SSH into any of your private nodes and download the latest calicoctl binary.
[laptop ~]$ eval `ssh-agent`; ssh-add /path/to/ssh/key
[laptop ~]$ dcos node
# Pick one of the agent IDs
[laptop ~]$ dcos node ssh --master-proxy --mesos-id=<ID-from-the-above-command>
[agentN ~]$ wget https://github.com/projectcalico/calicoctl/releases/download/v1.3.0/calicoctl
[agentN ~]$ chmod +x calicoctl
Let’s first delete the rule in the default profile that allows all containers to talk to each other.
[agentN ~]$ ./calicoctl get profile -o yaml > calico-profile.yaml
# Edit calico-profile.yaml and remove this segment under spec / ingress
# - action: allow
# destination: {}
# source:
# tag: calico
[agentN ~]$ ./calicoctl replace -f ./calico-profile.yaml
Successfully replaced 1 'profile' resource(s)
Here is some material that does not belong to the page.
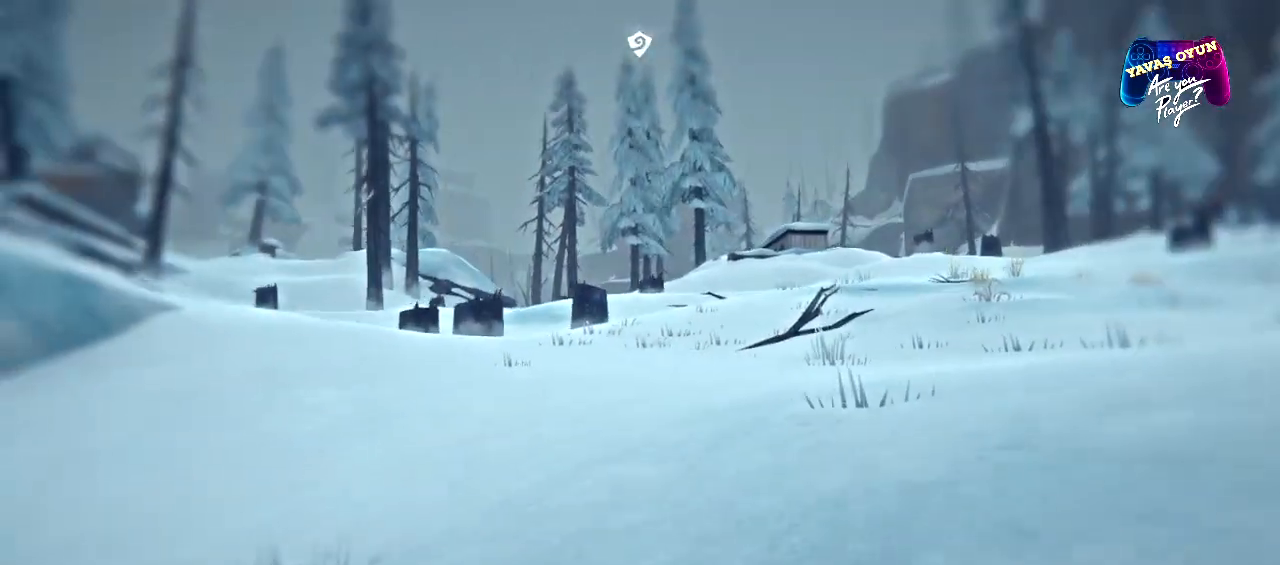
{"buttons": [], "left_stick": "right", "right_stick": "center", "events": [[350, "left_stick", "right"]]}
Next, let’s enable containers in the development group ping each other:
- allow-dev-pings.yaml
apiVersion: v1
kind: policy
metadata:
name: allow-dev-pings
spec:
selector: group == 'development'
ingress:
- action: allow
icmp:
type: 8
Now, lets create policies that will allow the tester container to access the front end on port 80 in the development group.
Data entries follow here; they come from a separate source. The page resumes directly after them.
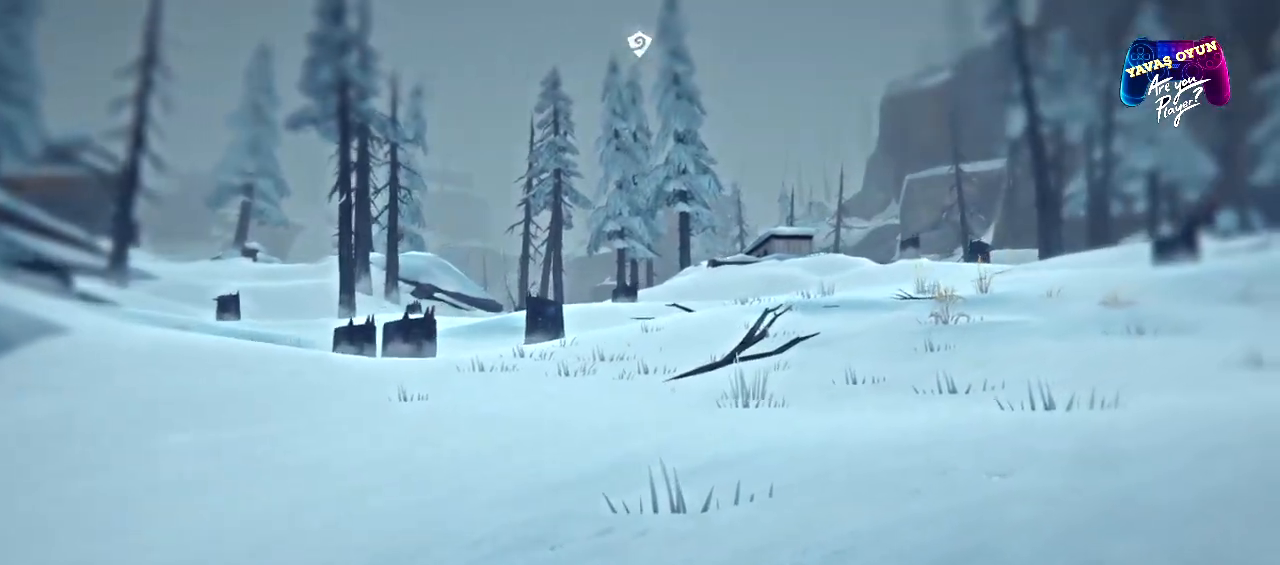
{"buttons": ["L1"], "left_stick": "right", "right_stick": "center", "events": [[67, "L1", "down"]]}
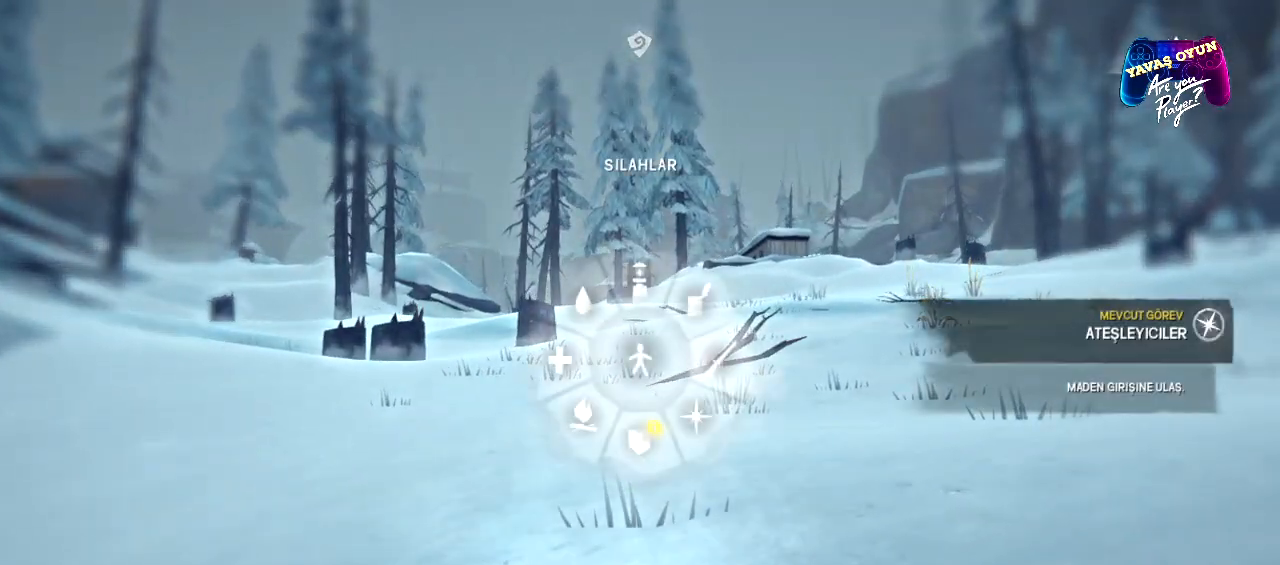
{"buttons": ["L1"], "left_stick": "right", "right_stick": "center", "events": []}
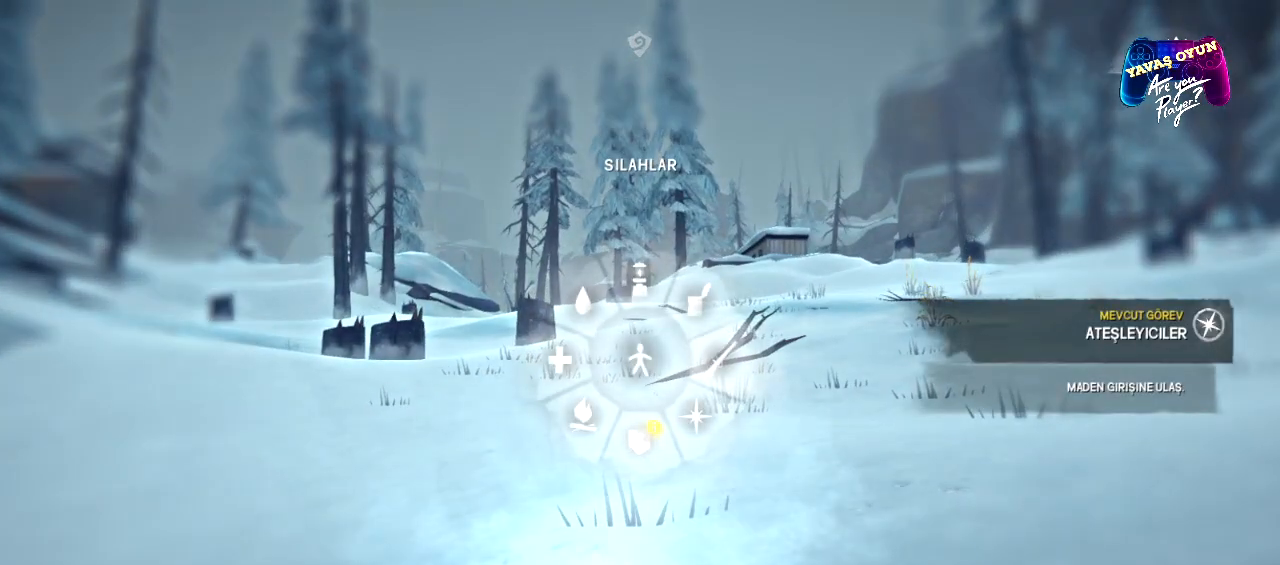
{"buttons": ["L1"], "left_stick": "right", "right_stick": "center", "events": []}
- allow-dev-tester-frontend.yaml
apiVersion: v1
kind: policy
metadata:
name: allow-dev-tester-frontend
spec:
selector: group == 'development'
ingress:
- action: allow
protocol: tcp
source:
selector: app == 'tester'
destination:
selector: app == 'frontend'
ports:
- 80
egress:
- action: allow
Similarly, let’s also allow the tester container access to the management UI of our H2 database running on port 81 in the development group
- allow-dev-tester-database
apiVersion: v1
kind: policy
metadata:
name: allow-dev-tester-database
spec:
selector: group == 'development'
ingress:
- action: allow
protocol: tcp
source:
selector: app == 'tester'
destination:
selector: app == 'database'
ports:
- 81
egress:
- action: allow
We would also need our fictitious application to access the database on port 1521 in the development group, so lets add that policy also:
- allow-dev-frontend-database.yaml
apiVersion: v1
kind: policy
metadata:
name: allow-dev-frontend-database
spec:
selector: group == 'development'
ingress:
- action: allow
protocol: tcp
source:
selector: app == 'frontend'
destination:
selector: app == 'database'
ports:
- 1521
egress:
- action: allow
And finally, lets allow ingress traffic from your company’s LAN to the front end in your development group:
- allow-dev-lan-frontend.yaml
apiVersion: v1
kind: policy
metadata:
name: allow-dev-tester-database
spec:
selector: group == 'development'
ingress:
- action: allow
protocol: tcp
source:
net: '<your-lan-CIDR>'
destination:
selector: app == 'frontend'
ports:
- 81
egress:
- action: allow
With all the desired policies for the development group in place, lets apply them all:
[agentN ~]$ ls
allow-dev-frontend-database.yaml allow-dev-pings.yaml allow-dev-tester-frontend.yaml calicoctl
allow-dev-lan-frontend.yaml allow-dev-tester-database.yaml calico-profile.yaml
[agentN ~]$ for p in *yaml; do ./calicoctl create -f ${p}; done
Run the dcos task exec command from the context of development group tester container to verify our policies:
[laptop ~]$ dcos task | grep tester2
# Assign the task ID of tester2 to an
# environment variable, for example TESTER2ID
# These should work:
[laptop ~]$ dcos task exec ${TESTER2ID} ping -c 3 frontend2.marathon.containerip.dcos.thisdcos.directory
[laptop ~]$ dcos task exec ${TESTER2ID} curl frontend2.marathon.containerip.dcos.thisdcos.directory
[laptop ~]$ dcos task exec ${TESTER2ID} curl database2.marathon.containerip.dcos.thisdcos.directory:81
# Pinging or accessing anything in the production
# group from the development group should _not_ work
[laptop ~]$ dcos task exec ${TESTER2ID} ping -c 3 frontend.marathon.containerip.dcos.thisdcos.directory
[laptop ~]$ dcos task exec ${TESTER2ID} curl frontend.marathon.containerip.dcos.thisdcos.directory
Conclusion
Hopefully this long blog post made sense and you should be able to adjust the provided marathon definitions and Calico policy yaml files to work with the production group.